Corporations are not exempt from the so-called "Contraceptive Mandate" authorized pursuant to the Patient Protection and Affordable Care Act of 2012 (the "ACA" / popularly known as "Obamacare") according to the opinion of the Sixth Circuit Court of Appeals in Autocam Corporation v. Sebelius, No. 12-2673.
In a key ruling, the Sixth Circuit held that for-profit corporations are not "persons" capable of "religious exercise" under the federal Religious Freedom Restoration Act, 42 U.S.C. § 2000bb ("RFRA"). Other federal circuit courts, including the Third Circuit and Tenth Circuit remain split on this issue, making it more likely that the Supreme Court will grant certiorari in one or all of these cases.
The underlying lawsuit involves claims by Autocam (a closely-held, for-profit manufacturing corporation) and members of the Kennedy family (the owners of Autocam) that the Mandate violates their beliefs as Roman Catholics and, as a result, their federal rights under the RFRA. Under the Mandate, Autocam's health plan is required to cover FDA-approved "contraceptive methods, sterilization procedures, and patient education and counseling" for female employees.
Early in the lawsuit, Autocam and the Kennedys sought a preliminary injunction to stop the Government from enforcing the Mandate against the company. The ACLU, Michigan Attorney General, Life Legal Defense Foundation, and Bioethics Defense Fund all filed amicus briefs in connection with the motion. The U.S. District Court for the Western District of Michigan (Jonker, J.) denied the preliminary injunction in a written opinion and order. Autocam and the Kennedys appealed the ruling.
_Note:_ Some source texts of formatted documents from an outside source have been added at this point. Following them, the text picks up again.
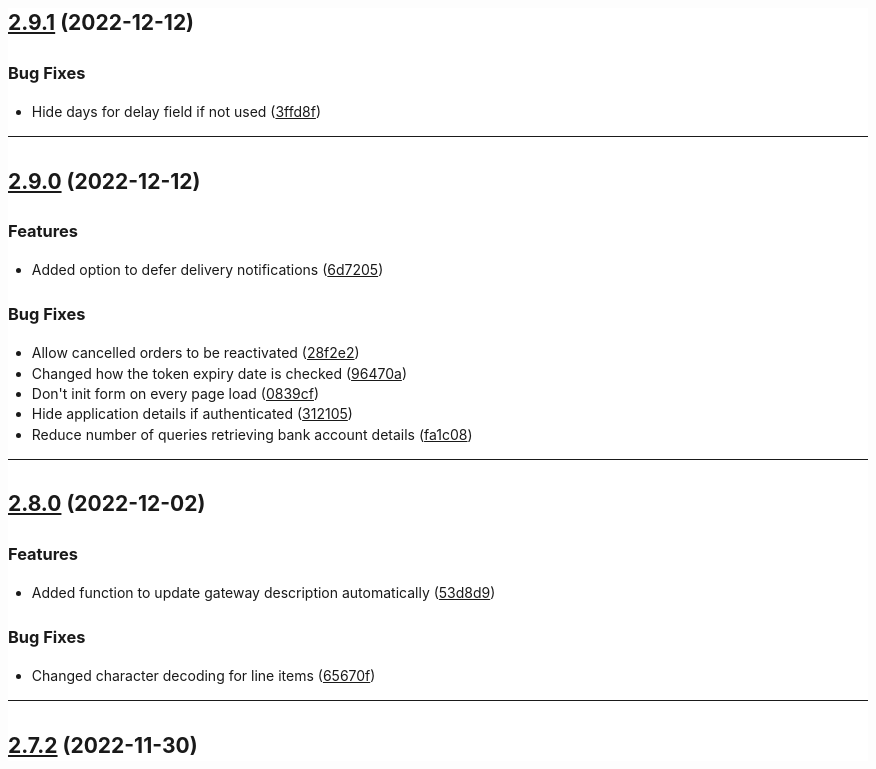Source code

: ## [2.9.1](https://github.com/tradesafe/tradesafe-payment-gateway/compare/v2.9.0...v2.9.1) (2022-12-12)

### Bug Fixes

* Hide days for delay field if not used ([3ffd8f](https://github.com/tradesafe/tradesafe-payment-gateway/commit/3ffd8f5eb742f41449ea4916494a595de59bba1b))


---

## [2.9.0](https://github.com/tradesafe/tradesafe-payment-gateway/compare/v2.8.0...v2.9.0) (2022-12-12)

### Features

* Added option to defer delivery notifications ([6d7205](https://github.com/tradesafe/tradesafe-payment-gateway/commit/6d720538b15f6542ae9e1831c03dc7d387f2914a))

### Bug Fixes

* Allow cancelled orders to be reactivated ([28f2e2](https://github.com/tradesafe/tradesafe-payment-gateway/commit/28f2e2248ca6fbd8d367056f166b6ab22ef0efcf))
* Changed how the token expiry date is checked ([96470a](https://github.com/tradesafe/tradesafe-payment-gateway/commit/96470a81ae3e3dcb26f0847c58e9e0e6f11d7e93))
* Don't init form on every page load ([0839cf](https://github.com/tradesafe/tradesafe-payment-gateway/commit/0839cfcd8cc5a8dd2fd76ef0ddaeba219224fc5d))
* Hide application details if authenticated ([312105](https://github.com/tradesafe/tradesafe-payment-gateway/commit/3121055e61a902f7a8c93a85285cdeeff6c9c07f))
* Reduce number of queries retrieving bank account details ([fa1c08](https://github.com/tradesafe/tradesafe-payment-gateway/commit/fa1c08baa58981208ac71fac3a42cbf332762e34))


---

## [2.8.0](https://github.com/tradesafe/tradesafe-payment-gateway/compare/v2.7.1...v2.8.0) (2022-12-02)

### Features

* Added function to update gateway description automatically ([53d8d9](https://github.com/tradesafe/tradesafe-payment-gateway/commit/53d8d9dccbf5eee244cfc72ebdba3ca4fe0af4a3))

### Bug Fixes

* Changed character decoding for line items ([65670f](https://github.com/tradesafe/tradesafe-payment-gateway/commit/65670f0c1e6503be497886b7183d6456db491b43))


---

## [2.7.2](https://github.com/tradesafe/tradesafe-payment-gateway/compare/v2.7.1...v2.7.2) (2022-11-30)
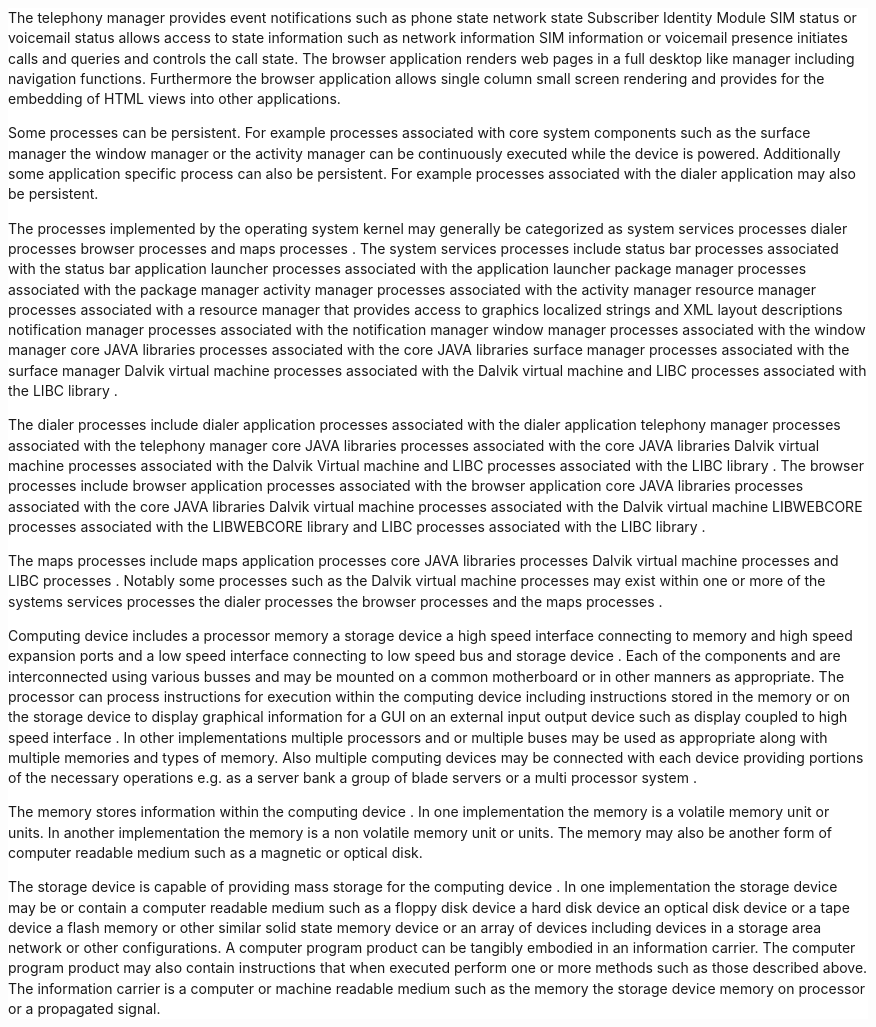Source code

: The telephony manager provides event notifications such as phone state network state Subscriber Identity Module SIM status or voicemail status allows access to state information such as network information SIM information or voicemail presence initiates calls and queries and controls the call state. The browser application renders web pages in a full desktop like manager including navigation functions. Furthermore the browser application allows single column small screen rendering and provides for the embedding of HTML views into other applications.

Some processes can be persistent. For example processes associated with core system components such as the surface manager the window manager or the activity manager can be continuously executed while the device is powered. Additionally some application specific process can also be persistent. For example processes associated with the dialer application may also be persistent.

The processes implemented by the operating system kernel may generally be categorized as system services processes dialer processes browser processes and maps processes . The system services processes include status bar processes associated with the status bar application launcher processes associated with the application launcher package manager processes associated with the package manager activity manager processes associated with the activity manager resource manager processes associated with a resource manager that provides access to graphics localized strings and XML layout descriptions notification manager processes associated with the notification manager window manager processes associated with the window manager core JAVA libraries processes associated with the core JAVA libraries surface manager processes associated with the surface manager Dalvik virtual machine processes associated with the Dalvik virtual machine and LIBC processes associated with the LIBC library .

The dialer processes include dialer application processes associated with the dialer application telephony manager processes associated with the telephony manager core JAVA libraries processes associated with the core JAVA libraries Dalvik virtual machine processes associated with the Dalvik Virtual machine and LIBC processes associated with the LIBC library . The browser processes include browser application processes associated with the browser application core JAVA libraries processes associated with the core JAVA libraries Dalvik virtual machine processes associated with the Dalvik virtual machine LIBWEBCORE processes associated with the LIBWEBCORE library and LIBC processes associated with the LIBC library .

The maps processes include maps application processes core JAVA libraries processes Dalvik virtual machine processes and LIBC processes . Notably some processes such as the Dalvik virtual machine processes may exist within one or more of the systems services processes the dialer processes the browser processes and the maps processes .

Computing device includes a processor memory a storage device a high speed interface connecting to memory and high speed expansion ports and a low speed interface connecting to low speed bus and storage device . Each of the components and are interconnected using various busses and may be mounted on a common motherboard or in other manners as appropriate. The processor can process instructions for execution within the computing device including instructions stored in the memory or on the storage device to display graphical information for a GUI on an external input output device such as display coupled to high speed interface . In other implementations multiple processors and or multiple buses may be used as appropriate along with multiple memories and types of memory. Also multiple computing devices may be connected with each device providing portions of the necessary operations e.g. as a server bank a group of blade servers or a multi processor system .

The memory stores information within the computing device . In one implementation the memory is a volatile memory unit or units. In another implementation the memory is a non volatile memory unit or units. The memory may also be another form of computer readable medium such as a magnetic or optical disk.

The storage device is capable of providing mass storage for the computing device . In one implementation the storage device may be or contain a computer readable medium such as a floppy disk device a hard disk device an optical disk device or a tape device a flash memory or other similar solid state memory device or an array of devices including devices in a storage area network or other configurations. A computer program product can be tangibly embodied in an information carrier. The computer program product may also contain instructions that when executed perform one or more methods such as those described above. The information carrier is a computer or machine readable medium such as the memory the storage device memory on processor or a propagated signal.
The Sixth Circuit affirmed Judge Jonker's denial of a preliminary injunction, agreeing that the claims did not have a strong likelihood of success on the merits. The appeals court focused on the question of whether Autocam was a "'person' capable of 'religious exercise' in the sense RFRA intended." Based on the text of the statute and its legislative history, the panel concluded that Congress did not intend to include for-profit companies, like Autocam, within the scope of the RFRA. As a result, the Sixth Circuit held that Judge Jonker correctly denied Autocam's request for a preliminary injunction.
Additionally, the Sixth Circuit remanded the case to the District Court with instructions to dismiss the Kennedys' claims for lack of standing. The Kennedys argued that they had standing based on their status as shareholders of a closely-held corporation—that they were ultimately responsible for the obligations of Autocam. The Court disagreed, holding that "[g]enerally, shareholders of a corporation cannot bring claims intended to redress injuries to a corporation, even when the corporation is closely held." While Autocam certainly met the requirements for Article III standing, the Kennedys did not share the same obligations. The Court stated simply, "[t]he decision to comply with the mandate falls on Autocam, not the Kennedys."
The case remains pending before Judge Jonker in the U.S. District Court for the Western District of Michigan.